As a lover of science fiction and the time travel stories, in 2022, I started trying to write up the types/styles of fictional time travel I’ve encountered.

By no means is this exhaustive, but it’s where I got to:


  • Predestination - deterministic, will always be that way
  • Butterfly effect - changes beget exponential changes
  • Time as a force - resists change, often forcing a predetermined outcome
  • Predictably changeable - changes what you’d expect

There are also some common scenarios:

  • Causal loops
  • Stranded in another time
  • Various paradoxes
  • Diverging timelines
  • Time agencies/authorities

Ultimately, a the time travel in a story works how the writer wants it to, but what makes a time travel story good is consistency in their set rules, and the ability of the writer to use those rules to tell a compelling story.

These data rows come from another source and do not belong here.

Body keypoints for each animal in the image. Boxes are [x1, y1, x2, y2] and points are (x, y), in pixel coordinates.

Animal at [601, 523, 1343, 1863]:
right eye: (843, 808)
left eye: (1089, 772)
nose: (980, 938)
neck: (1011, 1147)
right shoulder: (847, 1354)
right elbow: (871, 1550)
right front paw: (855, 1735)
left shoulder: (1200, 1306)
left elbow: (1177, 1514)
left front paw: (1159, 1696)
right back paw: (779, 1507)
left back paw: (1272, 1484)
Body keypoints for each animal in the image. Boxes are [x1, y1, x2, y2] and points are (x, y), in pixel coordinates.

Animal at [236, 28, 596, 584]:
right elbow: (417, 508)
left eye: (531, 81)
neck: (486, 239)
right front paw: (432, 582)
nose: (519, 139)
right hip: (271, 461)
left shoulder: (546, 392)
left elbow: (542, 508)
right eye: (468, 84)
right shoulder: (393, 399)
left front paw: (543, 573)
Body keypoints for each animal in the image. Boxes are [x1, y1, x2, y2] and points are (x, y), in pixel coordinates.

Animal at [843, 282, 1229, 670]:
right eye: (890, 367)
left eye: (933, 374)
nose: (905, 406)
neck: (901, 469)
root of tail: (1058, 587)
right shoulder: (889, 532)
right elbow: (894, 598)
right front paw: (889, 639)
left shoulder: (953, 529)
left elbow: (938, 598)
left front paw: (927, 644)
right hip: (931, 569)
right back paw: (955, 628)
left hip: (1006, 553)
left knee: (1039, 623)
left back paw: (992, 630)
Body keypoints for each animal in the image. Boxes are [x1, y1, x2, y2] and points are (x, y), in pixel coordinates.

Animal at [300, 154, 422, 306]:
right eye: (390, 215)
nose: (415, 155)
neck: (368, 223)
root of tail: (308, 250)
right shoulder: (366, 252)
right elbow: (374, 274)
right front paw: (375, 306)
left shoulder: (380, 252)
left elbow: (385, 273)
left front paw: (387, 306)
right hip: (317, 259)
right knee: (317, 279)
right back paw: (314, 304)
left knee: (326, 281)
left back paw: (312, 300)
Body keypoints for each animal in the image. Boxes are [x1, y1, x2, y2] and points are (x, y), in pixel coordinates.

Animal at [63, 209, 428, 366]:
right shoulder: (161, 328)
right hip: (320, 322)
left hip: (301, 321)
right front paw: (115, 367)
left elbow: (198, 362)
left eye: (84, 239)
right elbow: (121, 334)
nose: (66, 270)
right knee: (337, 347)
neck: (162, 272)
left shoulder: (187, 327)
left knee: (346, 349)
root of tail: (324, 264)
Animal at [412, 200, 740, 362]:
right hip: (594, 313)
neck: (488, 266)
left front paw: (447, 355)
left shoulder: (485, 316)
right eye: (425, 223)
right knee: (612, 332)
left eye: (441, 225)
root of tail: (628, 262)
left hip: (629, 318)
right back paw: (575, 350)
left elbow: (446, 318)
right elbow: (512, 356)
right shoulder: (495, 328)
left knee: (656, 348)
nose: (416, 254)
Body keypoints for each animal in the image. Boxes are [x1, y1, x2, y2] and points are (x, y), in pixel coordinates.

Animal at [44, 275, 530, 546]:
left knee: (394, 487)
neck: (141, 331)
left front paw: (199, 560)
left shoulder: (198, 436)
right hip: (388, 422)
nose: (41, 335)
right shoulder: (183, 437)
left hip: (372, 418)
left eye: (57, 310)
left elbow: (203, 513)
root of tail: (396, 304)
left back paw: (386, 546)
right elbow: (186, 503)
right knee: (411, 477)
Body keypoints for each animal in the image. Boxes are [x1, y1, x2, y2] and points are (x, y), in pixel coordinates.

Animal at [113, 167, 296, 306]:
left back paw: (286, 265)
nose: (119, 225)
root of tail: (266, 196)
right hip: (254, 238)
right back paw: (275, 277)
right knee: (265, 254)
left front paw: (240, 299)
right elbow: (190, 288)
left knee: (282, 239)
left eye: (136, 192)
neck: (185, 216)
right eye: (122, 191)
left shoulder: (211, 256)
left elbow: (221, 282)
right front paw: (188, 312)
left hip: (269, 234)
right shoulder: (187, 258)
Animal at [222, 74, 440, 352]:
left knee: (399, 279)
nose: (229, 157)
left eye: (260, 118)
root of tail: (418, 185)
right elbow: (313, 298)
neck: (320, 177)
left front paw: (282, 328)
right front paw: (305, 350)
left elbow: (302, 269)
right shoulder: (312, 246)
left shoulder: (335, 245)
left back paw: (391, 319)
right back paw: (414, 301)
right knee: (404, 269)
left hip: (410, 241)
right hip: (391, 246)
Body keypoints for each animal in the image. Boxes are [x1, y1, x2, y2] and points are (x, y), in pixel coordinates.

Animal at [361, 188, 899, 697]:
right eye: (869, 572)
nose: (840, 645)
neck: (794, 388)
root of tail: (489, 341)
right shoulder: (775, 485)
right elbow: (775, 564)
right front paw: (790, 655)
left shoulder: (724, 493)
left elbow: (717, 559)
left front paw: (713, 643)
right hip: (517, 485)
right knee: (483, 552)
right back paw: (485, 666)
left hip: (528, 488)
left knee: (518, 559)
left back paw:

E.g. The backwards travel of Tenet is interesting for sure, but is it necessarily as compelling as something like The Time Traveller’s wife; where the protagonist lives with a debilitating genetic disease that causes him to randomly time travel unpredictably. Both have consistent rules, and the concept of a temporal cold war is thrilling and great trailer-bait, but the threat to a mans life of being thrust into unpredictable environments with no warning or preparation ultimately ends up being the more compelling story, at least to me.

Edit 10/01/2025: Though that may be largely because Nolan neglected to give John David Washington’s Protagonist a name other than ‘Protagonist’. And a lot of it comes down to your own weighting of high-concept vs a real feeling person in peril.